Menteri Perdagangan, Budi Santoso menjadi narasumber pada Gelar Wicara (Talkshow) "Kebijakan Peningkatan Kapasitas Sektor Rill dalam Memperoleh Akses Produk Keuangan" yang berlangsung di Jakarta, Senin (25 Mei). Kegiatan ini merupakan rangkaian dari Konferensi Nasional Pengembangan Ekonomi Daerah yang diselenggarakan oleh Otoritas Jasa Keuangan (OJK).
Pada kesempatan ini, Mendag Busan menyampaikan bahwa Kementerian Perdagangan memiliki tiga program prioritas dalam menggerakkan ekonomi nasional, yaitu Pengamanan Pasar Dalam Negeri, Perluasan Pasar Ekspor, dan Dari Lokal Untuk Global.
Dalam upaya melindungi pasar dalam negeri, Kemendag melakukan pengawasan barang beredar dan penyelidikan pada Bea Masuk Anti Dumping (BMAD) dan Bea Masuk Tindakan Pengamanan/safeguard (BMTP).
Pada perluasan ekspor, Kemendag membuka akses produk Indonesia ke pasar global melalui berbagai perjanjian perdagangan. Saat ini, sebanyak 20 perjanjian yang telah diimplementasikan, 15 perjanjian dalam proses ratifikasi, dan 11 perjanjian yang masih dalam proses perundingan.
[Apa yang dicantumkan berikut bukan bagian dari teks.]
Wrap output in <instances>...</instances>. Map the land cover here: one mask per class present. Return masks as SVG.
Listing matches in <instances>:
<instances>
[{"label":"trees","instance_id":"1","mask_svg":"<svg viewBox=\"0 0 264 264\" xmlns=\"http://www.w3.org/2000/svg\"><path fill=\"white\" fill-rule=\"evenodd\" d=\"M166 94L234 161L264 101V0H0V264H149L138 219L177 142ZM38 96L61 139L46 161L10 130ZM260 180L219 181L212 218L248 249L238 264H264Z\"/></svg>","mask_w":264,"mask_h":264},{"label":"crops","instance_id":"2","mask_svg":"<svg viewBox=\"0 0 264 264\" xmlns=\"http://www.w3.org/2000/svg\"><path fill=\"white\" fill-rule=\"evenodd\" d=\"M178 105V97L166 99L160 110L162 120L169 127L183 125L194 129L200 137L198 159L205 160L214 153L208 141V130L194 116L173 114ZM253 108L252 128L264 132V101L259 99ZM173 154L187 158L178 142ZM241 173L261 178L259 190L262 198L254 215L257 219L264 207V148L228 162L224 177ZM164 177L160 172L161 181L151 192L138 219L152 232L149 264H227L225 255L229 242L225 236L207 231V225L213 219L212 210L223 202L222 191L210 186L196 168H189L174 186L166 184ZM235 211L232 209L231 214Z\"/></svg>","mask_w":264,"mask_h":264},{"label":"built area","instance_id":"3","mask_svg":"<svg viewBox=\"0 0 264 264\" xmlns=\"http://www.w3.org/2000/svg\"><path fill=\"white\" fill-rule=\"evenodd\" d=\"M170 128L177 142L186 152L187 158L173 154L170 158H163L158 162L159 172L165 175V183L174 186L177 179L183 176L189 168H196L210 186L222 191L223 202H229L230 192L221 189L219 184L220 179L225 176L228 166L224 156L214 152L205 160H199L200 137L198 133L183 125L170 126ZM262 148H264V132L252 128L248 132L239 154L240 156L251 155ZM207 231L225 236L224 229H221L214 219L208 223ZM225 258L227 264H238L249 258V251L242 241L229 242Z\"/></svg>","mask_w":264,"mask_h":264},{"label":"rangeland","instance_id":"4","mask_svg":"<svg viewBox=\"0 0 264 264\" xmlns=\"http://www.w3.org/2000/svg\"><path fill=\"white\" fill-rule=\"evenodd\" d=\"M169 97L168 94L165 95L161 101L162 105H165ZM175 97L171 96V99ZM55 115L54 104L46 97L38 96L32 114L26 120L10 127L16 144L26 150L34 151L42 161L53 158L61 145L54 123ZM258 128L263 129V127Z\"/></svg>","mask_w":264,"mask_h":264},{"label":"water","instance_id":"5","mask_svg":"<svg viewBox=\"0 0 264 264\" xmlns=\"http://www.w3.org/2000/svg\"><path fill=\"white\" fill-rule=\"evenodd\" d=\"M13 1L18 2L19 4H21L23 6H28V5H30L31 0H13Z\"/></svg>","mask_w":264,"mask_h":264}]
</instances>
Selanjutnya, pertumbuhan dan akselerasi ekspor dijalankan melalui program "Dari Lokal Untuk Global". Kemendag mendorong pelaku usaha untuk dapat naik kelas hingga masuk ke pasar global, salah satunya mengikuti business matching dan business pitching yang difasilitasi oleh perwakilan perdagangan di luar negeri.
Hadir juga sebagai narasumber, Menteri UMKM, Maman Abdurrahman; Wakil Menteri Pertanian, Sudaryono; dan Kepala Eksekutif Pengawas Perilaku Pelaku Usaha Jasa Keuangan, Edukasi, dan Pelindungan Konsumen OJK, Dicky Kartikoyono.